Under Mughal rule, the fort was expanded as a strong military fortification. The fort was an impressive structure with huge gates, one of which had a strong fortification with square towers with a deep trench. The trench in the width around the land of the fort was 175 feet (53 m), thus making it strategically formidable. It opens to the river Ganga (which is 2 kilometres (1.2 miles) wide from here but is only crossed by boats), thus increasing the security of the fort.

The fort is spread over rocky hills in an area of 222 acres (90 hectares), with a peripheral length of 2 miles (4.0 km). The fort has 4 feet (1.2 m) thick inner walls, while the outer walls are 12 feet (3.7 m) thick, fortifications, which are 30 feet (9.1 m) thick.

The space with a gap of 14 feet (4.3 m) between the interior and outer walls is filled with earth. The river Ganga is located in the west, the walls of the fort and partly in the north. On the land side, there is a 175 feet (53 m) wide trench, which serves to protect the fortresses. There are four entrances with ramparts within the octagonal fort. The main gate, called the red door, is still in good shape, even though the rest of the fort mostly ruins. This gate has a carved stone, which belongs to a Hindu or Buddhist structure.

Other Monuments in the Fort

Originally from Persia origin, Pir Shah Nufa was a Sufi saint who was sent to Munger by his guru Khwaja Moinuddin Chishti of Ajmer. His death was a.h. 596 (1177 E. ) which is located near the ramparts of the fort near the southern gate.

It was built over an area of 100 feet (30 m) square around the earth’s 25 feet (7.6 m) high pile (as being the ruins of the former Hindu or Buddhist structure), supporting all circles. The carved stones of these ancient temples were made from pores and sediments, with the belief that such disinfestation would cure some diseases of children. A domed tomb room of 16 feet (4.9 m) square with a circular tomb, a prayer room and a restroom are also attached. Some ruins of ancient Hindu temples are also seen in the vicinity of this tomb.

School Of Yoga Established

The Bihar School of Yoga, established by Swami Satyananda Saraswati in 1964 to establish traditional yoga teachings to the world, is inside Munger Fort.

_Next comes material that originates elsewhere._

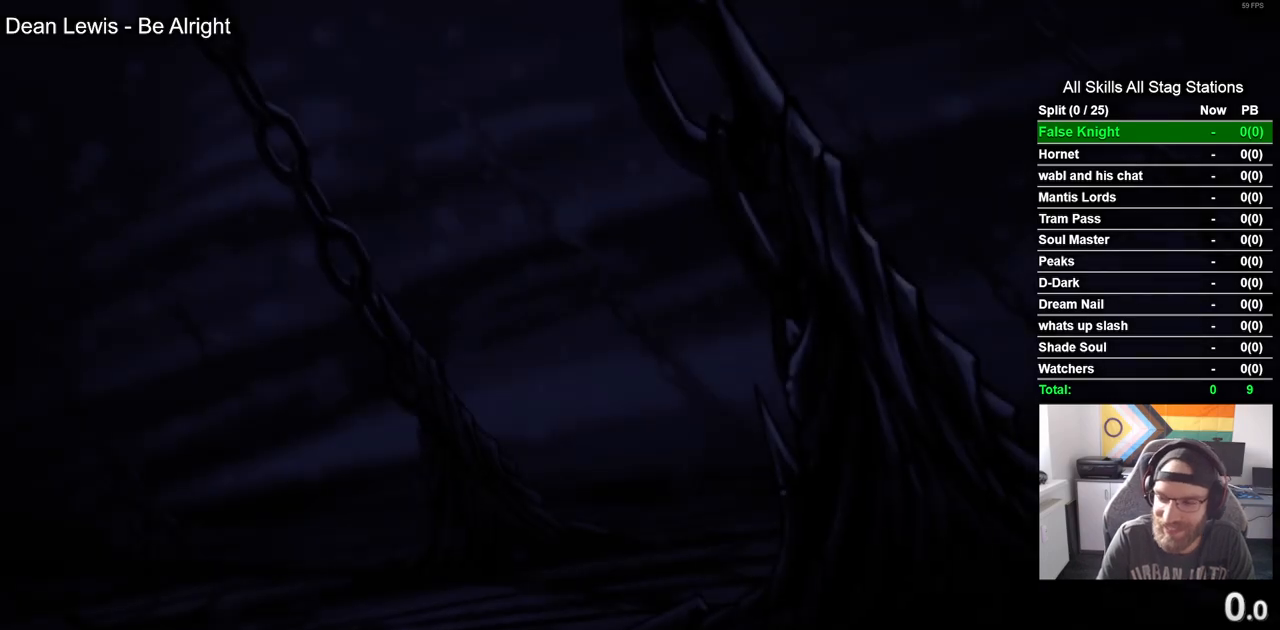
{"buttons": ["CROSS"], "left_stick": "center", "right_stick": "center", "events": [[83, "CROSS", "up"], [183, "CROSS", "down"], [300, "CROSS", "up"], [400, "CROSS", "down"]]}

Apart from providing spiritual instructions to the candidates, the school undertakes yoga projects and medical research in collaboration with other agencies. It is the world’s first yoga university and a deemed university. It attracts students from all over the world. Around 400 Australians, Americans and others register for yoga courses every year, this figure continues to rise.

How To Visit Munger Fort?

Munger Fort and Munger City are well connected by road, rail and air communication through Patna, the capital of Bihar. Patna is connected by air to all major cities of India. It has a very good network of rail and road connectivity with all major cities of the country. The distance from Patna to Munger Road is 173 km (107 miles).

The river Ganga, which has been declared as National Waterway 1, flows on the south bank of Munger city. It stretches from Varanasi in Uttar Pradesh to Kolkata in West Bengal. On the route, the cities of Bhagalpur, Munger, Patna and Buxar are included.

A tourist cruise service authorized under a Memorandum of Understanding with the Inland Waterways Authority (IWAI) has recently been launched to cover this shipping route for travel to several tourist destinations including Munger Fort.

Final Words

This fort is very beautiful and there are many other monuments in this fort which cannot be missed. These forts are the treasure of India and the people and the government should take care of this.